──────── EXCERPT ────────

Re: [PATCH 00/10] exposing knfsd opens to userspace

Andreas Dilger <adilger@xxxxxxxxx> · Fri, 26 Apr 2019 13:00:19 +0200

> On Apr 26, 2019, at 1:20 AM, NeilBrown <neilb@xxxxxxxx> wrote:
> 
> On Thu, Apr 25 2019, Andreas Dilger wrote:
> 
>> On Apr 25, 2019, at 4:04 PM, J. Bruce Fields <bfields@xxxxxxxxxx> wrote:
>>> 
>>> From: "J. Bruce Fields" <bfields@xxxxxxxxxx>
>>> 
>>> The following patches expose information about NFSv4 opens held by knfsd
>>> on behalf of NFSv4 clients.  Those are currently invisible to userspace,
>>> unlike locks (/proc/locks) and local proccesses' opens (/proc/<pid>/).
>>> 
>>> The approach is to add a new directory /proc/fs/nfsd/clients/ with
>>> subdirectories for each active NFSv4 client.  Each subdirectory has an
>>> "info" file with some basic information to help identify the client and
>>> an "opens" directory that lists the opens held by that client.
>>> 
>>> I got it working by cobbling together some poorly-understood code I
>>> found in libfs, rpc_pipefs and elsewhere.  If anyone wants to wade in
>>> and tell me what I've got wrong, they're more than welcome, but at this
>>> stage I'm more curious for feedback on the interface.
>> 
>> Is this in procfs, sysfs, or a separate NFSD-specific filesystem?
>> My understanding is that "complex" files are verboten in procfs and sysfs?
>> We've been going through a lengthy process to move files out of procfs
>> into sysfs and debugfs as a result (while trying to maintain some kind of
>> compatibility in the user tools), but if it is possible to use a separate
>> filesystem to hold all of the stats/parameters I'd much rather do that
>> than use debugfs (which has become root-access-only in newer kernels).

──────── DATA EXCERPTS ────────

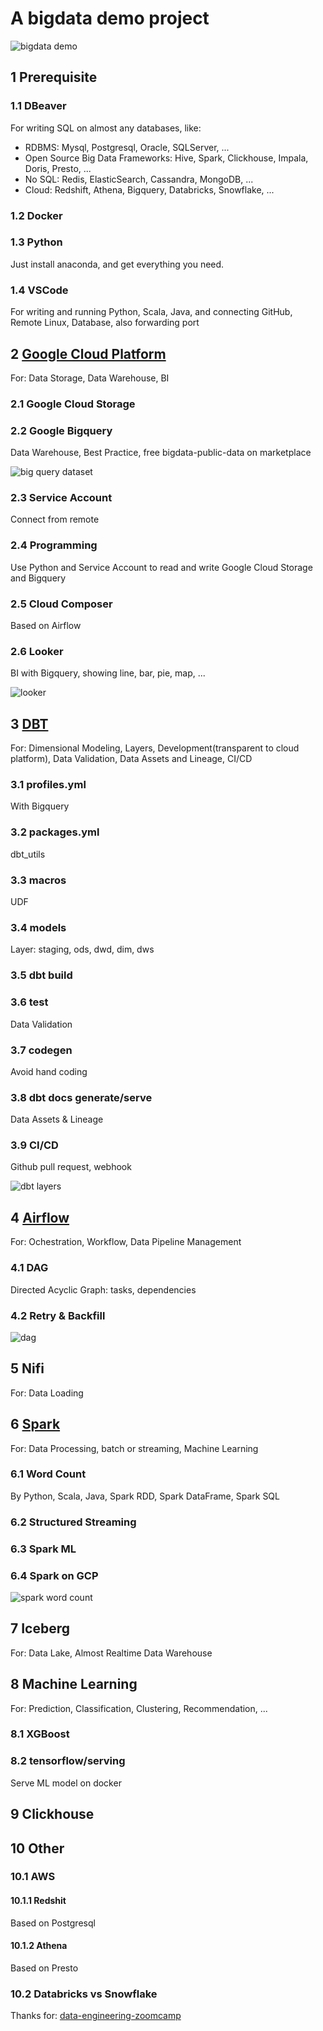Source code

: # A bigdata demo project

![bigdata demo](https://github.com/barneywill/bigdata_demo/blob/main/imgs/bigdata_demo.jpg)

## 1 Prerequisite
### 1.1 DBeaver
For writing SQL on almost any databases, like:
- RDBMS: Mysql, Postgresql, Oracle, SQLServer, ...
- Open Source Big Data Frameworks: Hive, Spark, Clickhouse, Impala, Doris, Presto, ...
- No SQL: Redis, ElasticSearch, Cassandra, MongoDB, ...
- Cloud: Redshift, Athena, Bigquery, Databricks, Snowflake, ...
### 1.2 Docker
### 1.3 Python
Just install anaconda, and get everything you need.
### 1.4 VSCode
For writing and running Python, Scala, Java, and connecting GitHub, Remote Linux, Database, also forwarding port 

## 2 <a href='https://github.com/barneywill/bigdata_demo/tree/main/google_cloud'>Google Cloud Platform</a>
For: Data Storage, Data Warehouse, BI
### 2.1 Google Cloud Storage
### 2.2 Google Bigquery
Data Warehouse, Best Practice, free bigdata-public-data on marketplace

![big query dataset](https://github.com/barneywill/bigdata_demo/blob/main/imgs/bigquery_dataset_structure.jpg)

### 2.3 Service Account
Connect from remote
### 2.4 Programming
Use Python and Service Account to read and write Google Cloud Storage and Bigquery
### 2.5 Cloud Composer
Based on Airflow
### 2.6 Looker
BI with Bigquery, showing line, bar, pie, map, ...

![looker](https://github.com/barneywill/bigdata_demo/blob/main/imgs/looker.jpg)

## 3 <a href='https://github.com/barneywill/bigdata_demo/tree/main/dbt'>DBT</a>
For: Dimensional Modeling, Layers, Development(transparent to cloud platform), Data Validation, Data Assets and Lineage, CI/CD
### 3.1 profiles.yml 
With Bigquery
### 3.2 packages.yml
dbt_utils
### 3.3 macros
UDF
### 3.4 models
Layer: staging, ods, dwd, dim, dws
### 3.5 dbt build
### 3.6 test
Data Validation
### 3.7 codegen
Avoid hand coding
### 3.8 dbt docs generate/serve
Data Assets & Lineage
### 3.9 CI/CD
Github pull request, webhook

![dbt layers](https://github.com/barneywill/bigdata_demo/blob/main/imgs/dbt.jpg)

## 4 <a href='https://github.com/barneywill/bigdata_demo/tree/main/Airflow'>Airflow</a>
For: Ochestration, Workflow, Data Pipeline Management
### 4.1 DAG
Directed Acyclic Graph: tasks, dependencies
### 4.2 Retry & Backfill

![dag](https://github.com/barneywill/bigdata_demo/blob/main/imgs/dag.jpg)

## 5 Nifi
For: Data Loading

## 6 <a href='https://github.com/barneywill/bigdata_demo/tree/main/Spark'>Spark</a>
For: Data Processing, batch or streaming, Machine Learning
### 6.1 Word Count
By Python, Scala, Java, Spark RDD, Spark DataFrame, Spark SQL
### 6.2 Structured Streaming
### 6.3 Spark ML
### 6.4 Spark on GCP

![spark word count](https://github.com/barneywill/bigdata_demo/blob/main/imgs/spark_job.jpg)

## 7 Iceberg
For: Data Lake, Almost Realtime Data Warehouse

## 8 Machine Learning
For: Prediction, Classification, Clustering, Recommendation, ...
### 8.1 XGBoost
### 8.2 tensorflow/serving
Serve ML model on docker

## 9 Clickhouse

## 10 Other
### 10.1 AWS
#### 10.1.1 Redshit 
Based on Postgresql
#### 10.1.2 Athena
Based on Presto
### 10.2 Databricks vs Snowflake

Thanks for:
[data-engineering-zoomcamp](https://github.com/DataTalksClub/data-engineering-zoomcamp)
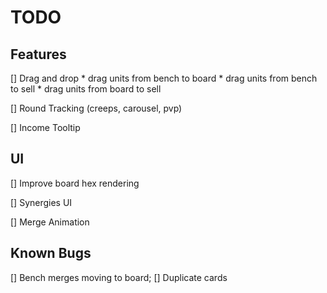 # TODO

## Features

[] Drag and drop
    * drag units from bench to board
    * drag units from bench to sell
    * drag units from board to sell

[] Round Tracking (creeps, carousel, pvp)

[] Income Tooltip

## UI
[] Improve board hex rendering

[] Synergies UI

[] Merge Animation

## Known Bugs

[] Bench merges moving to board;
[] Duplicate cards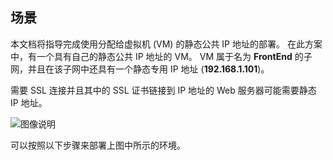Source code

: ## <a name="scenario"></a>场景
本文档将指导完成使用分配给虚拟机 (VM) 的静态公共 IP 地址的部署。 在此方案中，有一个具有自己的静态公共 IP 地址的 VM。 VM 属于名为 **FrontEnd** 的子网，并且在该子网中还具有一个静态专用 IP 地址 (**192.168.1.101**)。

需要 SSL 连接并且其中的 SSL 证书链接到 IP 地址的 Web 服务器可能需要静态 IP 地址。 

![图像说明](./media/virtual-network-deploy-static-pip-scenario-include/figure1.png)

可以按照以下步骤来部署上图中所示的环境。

────────
──────── DATA EXCERPTS ────────

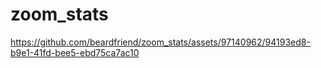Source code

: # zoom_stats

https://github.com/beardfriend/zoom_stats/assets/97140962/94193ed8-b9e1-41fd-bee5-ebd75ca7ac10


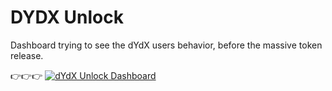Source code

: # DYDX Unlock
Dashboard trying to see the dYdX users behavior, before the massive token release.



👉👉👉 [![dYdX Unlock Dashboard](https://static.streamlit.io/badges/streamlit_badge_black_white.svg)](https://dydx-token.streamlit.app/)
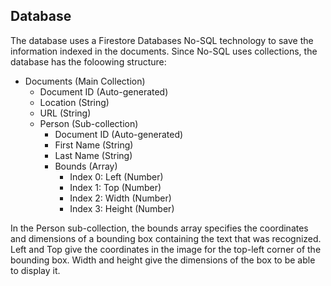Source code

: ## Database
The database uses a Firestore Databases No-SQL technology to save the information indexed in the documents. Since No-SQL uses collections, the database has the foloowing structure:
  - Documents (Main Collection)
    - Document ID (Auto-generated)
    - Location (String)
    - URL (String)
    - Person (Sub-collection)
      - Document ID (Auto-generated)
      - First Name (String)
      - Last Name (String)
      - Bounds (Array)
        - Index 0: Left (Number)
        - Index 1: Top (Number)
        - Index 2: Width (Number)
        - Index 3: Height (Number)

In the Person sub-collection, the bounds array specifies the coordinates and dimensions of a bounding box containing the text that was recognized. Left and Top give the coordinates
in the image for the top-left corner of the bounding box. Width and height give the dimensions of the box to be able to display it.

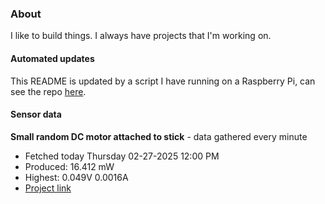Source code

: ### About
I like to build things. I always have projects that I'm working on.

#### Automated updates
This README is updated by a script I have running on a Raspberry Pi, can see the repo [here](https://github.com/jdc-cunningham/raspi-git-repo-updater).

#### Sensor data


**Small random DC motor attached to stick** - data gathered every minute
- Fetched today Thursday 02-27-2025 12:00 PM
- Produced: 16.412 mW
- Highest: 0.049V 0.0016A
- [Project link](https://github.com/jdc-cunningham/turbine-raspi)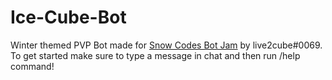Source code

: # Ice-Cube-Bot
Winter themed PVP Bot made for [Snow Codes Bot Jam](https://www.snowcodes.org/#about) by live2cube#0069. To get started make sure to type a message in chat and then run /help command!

────────
──────── DATA EXCERPTS ────────

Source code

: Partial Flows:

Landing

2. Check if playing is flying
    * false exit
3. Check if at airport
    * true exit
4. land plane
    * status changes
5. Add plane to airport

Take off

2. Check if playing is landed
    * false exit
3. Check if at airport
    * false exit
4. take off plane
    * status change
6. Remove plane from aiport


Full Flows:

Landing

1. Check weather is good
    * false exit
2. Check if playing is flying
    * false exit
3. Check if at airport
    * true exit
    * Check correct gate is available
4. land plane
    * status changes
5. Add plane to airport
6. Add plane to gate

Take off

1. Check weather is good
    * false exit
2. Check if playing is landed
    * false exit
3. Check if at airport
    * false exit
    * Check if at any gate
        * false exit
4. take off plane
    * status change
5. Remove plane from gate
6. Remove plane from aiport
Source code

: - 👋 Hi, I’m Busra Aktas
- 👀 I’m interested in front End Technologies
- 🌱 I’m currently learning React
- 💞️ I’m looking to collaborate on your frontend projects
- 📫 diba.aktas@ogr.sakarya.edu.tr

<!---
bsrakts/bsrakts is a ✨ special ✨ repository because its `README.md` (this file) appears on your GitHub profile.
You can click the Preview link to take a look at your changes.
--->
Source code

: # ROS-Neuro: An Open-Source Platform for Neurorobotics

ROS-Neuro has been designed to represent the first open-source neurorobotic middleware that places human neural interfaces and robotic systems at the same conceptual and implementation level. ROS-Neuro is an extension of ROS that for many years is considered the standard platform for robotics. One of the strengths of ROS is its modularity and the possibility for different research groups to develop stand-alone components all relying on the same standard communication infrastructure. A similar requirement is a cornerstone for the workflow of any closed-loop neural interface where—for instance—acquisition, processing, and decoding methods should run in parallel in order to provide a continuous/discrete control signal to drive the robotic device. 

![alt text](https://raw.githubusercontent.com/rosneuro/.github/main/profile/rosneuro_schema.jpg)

────────

» **TASKS TO COMPLETE**
a) According to the knfsd email, what has debugfs become in newer kernels?
b) Reproduce the stretch of the knfsd email from "Andreas Dilger <adilger@xxxxxxxxx>" through "proccesses' opens (/proc/<pid>/)." word for word.
c) Write the next part of the email about exposing knfsd opens, picking up after its final sentence.
The listing comes from a separate source and has no connection to the knfsd email.

» **ANSWER SET**
a) Root-access-only.

b)
Andreas Dilger <adilger@xxxxxxxxx> · Fri, 26 Apr 2019 13:00:19 +0200

> On Apr 26, 2019, at 1:20 AM, NeilBrown <neilb@xxxxxxxx> wrote:
> 
> On Thu, Apr 25 2019, Andreas Dilger wrote:
> 
>> On Apr 25, 2019, at 4:04 PM, J. Bruce Fields <bfields@xxxxxxxxxx> wrote:
>>> 
>>> From: "J. Bruce Fields" <bfields@xxxxxxxxxx>
>>> 
>>> The following patches expose information about NFSv4 opens held by knfsd
>>> on behalf of NFSv4 clients.  Those are currently invisible to userspace,
>>> unlike locks (/proc/locks) and local proccesses' opens (/proc/<pid>/).

c)
> 
> /proc/fs/nfsd is the (standard) mount point for a separate NFSD-specific
> filesystem, originally created to replace the nfsd-specific systemcall.
> So the nfsd developers have a fair degree of latitude as to what can go
> in there.
> 
> But I *don't* think it is a good idea to follow this pattern.  Creating
> a separate control filesystem for every different module that thinks it
> has different needs doesn't scale well.  We could end up with dozens of
> tiny filesystems that all need to be mounted at just the right place.  I
> don't think that is healthy for Linus.
> 
> Nor do I think we should be stuffing stuff into debugfs that isn't
> really for debugging.  That isn't healthy either.
> 
> If sysfs doesn't meet our needs, then we need to raise that in
> appropriate fora and present a clear case and try to build consensus -
> because if we see a problem, then it is likely that others do to.

I definitely *do* see the restrictions sysfs as being a problem, and I'd
guess NFS developers thought the same, since the "one value per file"
paradigm means that any kind of complex data needs to be split over
hundreds or thousands of files, which is very inefficient for userspace to
use.  Consider if /proc/slabinfo had to follow the sysfs paradigm, this would
(on my system) need about 225 directories (one per slab) and 3589 separate
files in total (one per value) that would need to be read every second to
implement "slabtop".  Running strace on "top" shows it taking 0.25s wall time
to open and read the files for only 350 processes on my system, at 2 files
per process ("stat" and "statm"), and those have 44 and 7 values, respectively,
so if it had to follow the sysfs paradigm would make this far worse.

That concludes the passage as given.